Americas

  • United States

IBM to focus on storage infrastructure simplification

Opinion
May 04, 20043 mins
Data CenterIBM

* IBM's storage directions

I met last week with the senior managers of IBM’s storage products.  I’ll touch on some of the things I found out from the meetings in both of this week’s storage newsletters. 

First, for those of you who were worried about the company, let me assure you that things are just fine at IBM – at least as far as the storage group is concerned.  Storage revenue is up 16% over last year, with particular strength coming from sales of midrange disk systems and from tape products.  In the first quarter of this year, storage showed even more strength, with a 31% year-over-year growth. 

Last year, IBM integrated the system and technology sides of the company.  Now not only are the server and the storage people talking to one another, but the wafer heads are even getting into the conversation.  The result is that many of the various threads at IBM are being woven together more tightly than in the past, virtualization technologies have been rolled out and are now a foundation stone for the corporate direction.

IBM’s major push this year will be in the direction of infrastructure simplification; the company sees consolidation, virtualization and automated management as being the key technology enablers to get it to this goal. 

Consolidation will bring distributed physical assets onto a single platform.  Automation and virtualization in this case means providing consolidated logical views of resources across the enterprise.  The result of this should be that we have a simplified view from which we can manage the complete, complex IT system – servers, storage and network – and that the disparate parts can be managed as a whole system.

Any such simplification is likely to fix a number of problems for IT, not the least of which will be the over-provisioning issue.  If provisioning and de-provisioning of assets can be done on the fly, and we can create provisioning policies that assign assets according to business priorities, higher priority processes will always have greater access to the contents of the provisioning pool than will less-deserving processes.  This will of course move IT a long way down the road towards an on-demand utility model. 

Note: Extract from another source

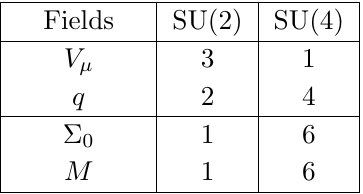
Table 1 . The (cid:12)eld content of the model. V (cid:22) are gauge bosons, q are two-component spinors, (cid:6) 0 is a composite scalar, M a scalar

Of course we will first have to sort out which assets are best allocated to which processes, but that is certain to be a much less painful task than having to go out and buy more of what we in some cases already have enough of. In fact, most of us will be pretty happy right now just to get the ability to look across the enterprise and calibrate assets and their usage. That might at least pre-empt some of the unneeded purchasing that we do.

Last Tuesday was tape day for those of us who were of the storage persuasion.  IBM announced the addition of WORM (write once, read many) functionality to some of its tape systems.  WORM capability is becoming increasingly important in regulated data retention scenarios, and will play a growing role as companies seek to manage their data in accordance with new regulatory requirements.  The IBM tape group clearly has every intention of being a part of that game.